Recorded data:
==========

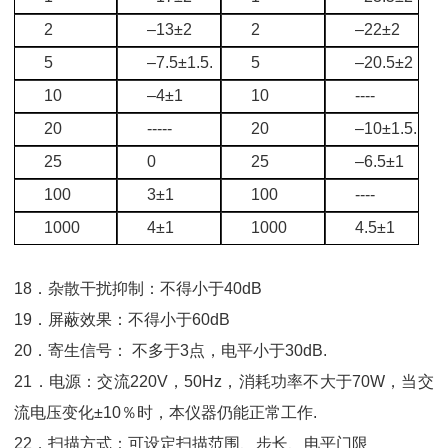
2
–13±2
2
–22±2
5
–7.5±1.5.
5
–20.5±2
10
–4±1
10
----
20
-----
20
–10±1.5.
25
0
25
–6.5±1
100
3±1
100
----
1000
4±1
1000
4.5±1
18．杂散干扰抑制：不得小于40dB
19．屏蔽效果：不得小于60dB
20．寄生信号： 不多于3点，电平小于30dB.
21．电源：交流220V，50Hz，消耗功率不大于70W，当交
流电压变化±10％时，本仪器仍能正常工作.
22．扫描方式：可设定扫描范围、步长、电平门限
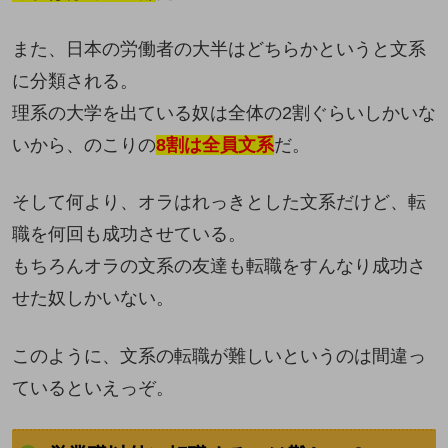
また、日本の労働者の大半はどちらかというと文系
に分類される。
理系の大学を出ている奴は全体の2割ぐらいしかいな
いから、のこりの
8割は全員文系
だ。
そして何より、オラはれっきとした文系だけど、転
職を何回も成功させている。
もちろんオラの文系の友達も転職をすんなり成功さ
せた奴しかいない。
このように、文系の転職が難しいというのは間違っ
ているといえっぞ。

==========

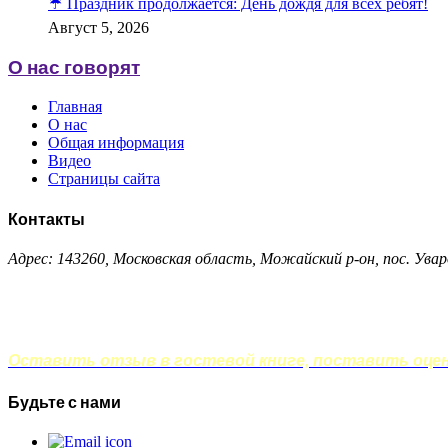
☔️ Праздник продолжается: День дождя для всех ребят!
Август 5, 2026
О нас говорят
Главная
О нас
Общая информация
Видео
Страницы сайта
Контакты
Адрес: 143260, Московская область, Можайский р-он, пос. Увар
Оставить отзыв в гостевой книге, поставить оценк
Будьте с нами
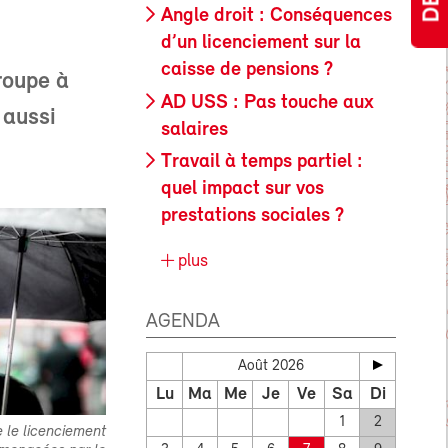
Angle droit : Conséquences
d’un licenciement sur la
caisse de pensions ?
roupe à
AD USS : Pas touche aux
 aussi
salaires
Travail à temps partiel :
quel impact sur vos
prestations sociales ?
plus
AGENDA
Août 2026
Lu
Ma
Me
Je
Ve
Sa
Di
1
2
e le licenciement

==========

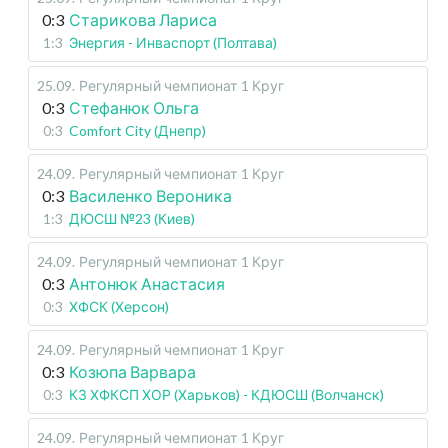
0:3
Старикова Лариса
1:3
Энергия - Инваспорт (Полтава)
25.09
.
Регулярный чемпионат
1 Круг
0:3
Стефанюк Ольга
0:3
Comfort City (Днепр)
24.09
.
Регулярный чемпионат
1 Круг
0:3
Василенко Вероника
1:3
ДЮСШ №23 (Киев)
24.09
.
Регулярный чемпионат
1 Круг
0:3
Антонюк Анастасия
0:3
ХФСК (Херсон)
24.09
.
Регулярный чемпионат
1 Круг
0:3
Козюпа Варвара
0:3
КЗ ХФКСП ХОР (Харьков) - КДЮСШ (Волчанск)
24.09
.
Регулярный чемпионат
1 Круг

==========

**HOW TO COMPLETE THIS TASK**.
Quote the items verbatim from the line with "Angle droit : Conséquences" up to and including the line with "e le licenciement".

**TASK SOLUTION**.
Angle droit : Conséquences
d’un licenciement sur la
caisse de pensions ?
roupe à
AD USS : Pas touche aux
 aussi
salaires
Travail à temps partiel :
quel impact sur vos
prestations sociales ?
plus
AGENDA
Août 2026
Lu
Ma
Me
Je
Ve
Sa
Di
1
2
e le licenciement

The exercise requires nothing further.